> **THE TASK**: In the copy, include no pictures, but reproduce every record exactly.

Extracted page text data
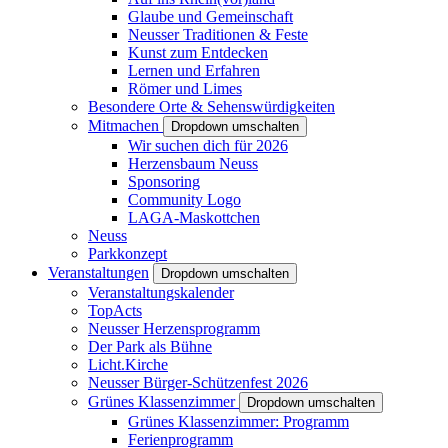
Glaube und Gemeinschaft
Neusser Traditionen & Feste
Kunst zum Entdecken
Lernen und Erfahren
Römer und Limes
Besondere Orte & Sehenswürdigkeiten
Mitmachen
Dropdown umschalten
Wir suchen dich für 2026
Herzensbaum Neuss
Sponsoring
Community Logo
LAGA-Maskottchen
Neuss
Parkkonzept
Veranstaltungen
Dropdown umschalten
Veranstaltungskalender
TopActs
Neusser Herzensprogramm
Der Park als Bühne
Licht.Kirche
Neusser Bürger-Schützenfest 2026
Grünes Klassenzimmer
Dropdown umschalten
Grünes Klassenzimmer: Programm
Ferienprogramm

> **SOLUTION TO THE PROBLEM**:
Glaube und Gemeinschaft
Neusser Traditionen & Feste
Kunst zum Entdecken
Lernen und Erfahren
Römer und Limes
Besondere Orte & Sehenswürdigkeiten
Mitmachen
Dropdown umschalten
Wir suchen dich für 2026
Herzensbaum Neuss
Sponsoring
Community Logo
LAGA-Maskottchen
Neuss
Parkkonzept
Veranstaltungen
Dropdown umschalten
Veranstaltungskalender
TopActs
Neusser Herzensprogramm
Der Park als Bühne
Licht.Kirche
Neusser Bürger-Schützenfest 2026
Grünes Klassenzimmer
Dropdown umschalten
Grünes Klassenzimmer: Programm
Ferienprogramm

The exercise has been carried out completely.